## Your task
Among the records below, find each line that includes the string "such" and copy it.

Input data START

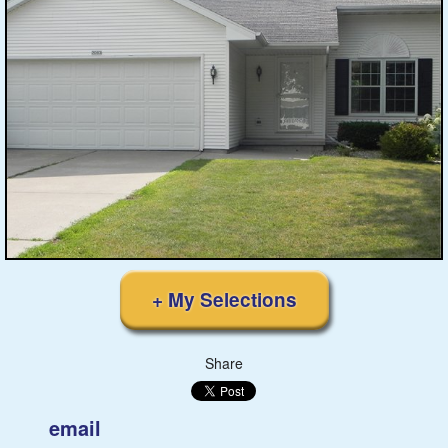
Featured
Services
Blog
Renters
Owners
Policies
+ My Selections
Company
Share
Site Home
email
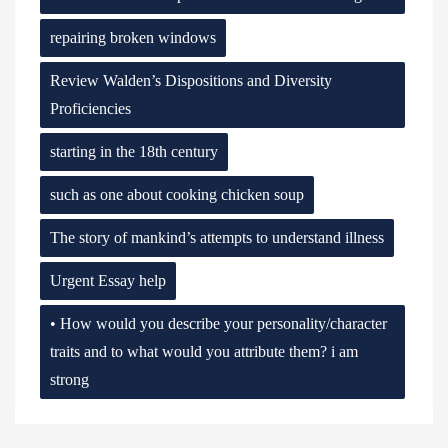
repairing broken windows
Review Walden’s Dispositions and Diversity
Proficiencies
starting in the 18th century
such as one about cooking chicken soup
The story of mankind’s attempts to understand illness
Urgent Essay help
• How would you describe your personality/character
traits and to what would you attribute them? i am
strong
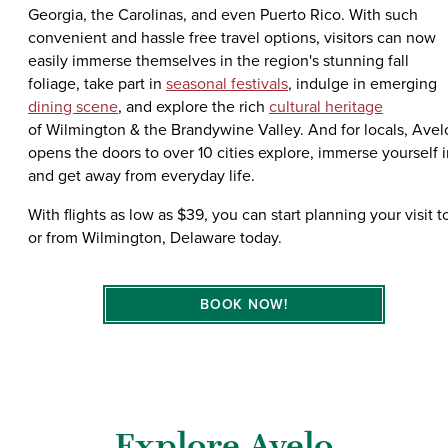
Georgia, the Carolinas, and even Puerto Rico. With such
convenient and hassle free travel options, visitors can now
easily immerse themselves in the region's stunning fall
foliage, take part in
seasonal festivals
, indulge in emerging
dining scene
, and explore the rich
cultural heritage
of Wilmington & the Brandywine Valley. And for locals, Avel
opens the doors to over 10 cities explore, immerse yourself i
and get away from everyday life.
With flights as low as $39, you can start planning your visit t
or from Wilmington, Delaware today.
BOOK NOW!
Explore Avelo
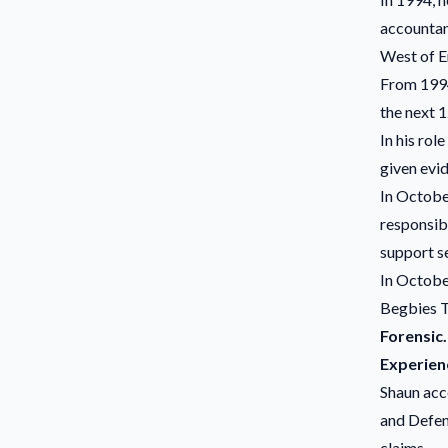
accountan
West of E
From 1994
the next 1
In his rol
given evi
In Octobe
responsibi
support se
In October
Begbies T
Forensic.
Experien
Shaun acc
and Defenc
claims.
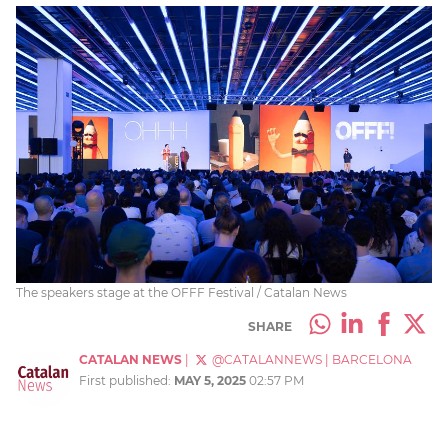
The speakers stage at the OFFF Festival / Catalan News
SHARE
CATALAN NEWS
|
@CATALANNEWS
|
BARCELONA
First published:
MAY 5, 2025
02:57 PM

Input data END

## Solution to this problem
such as one about cooking chicken soup
Georgia, the Carolinas, and even Puerto Rico. With such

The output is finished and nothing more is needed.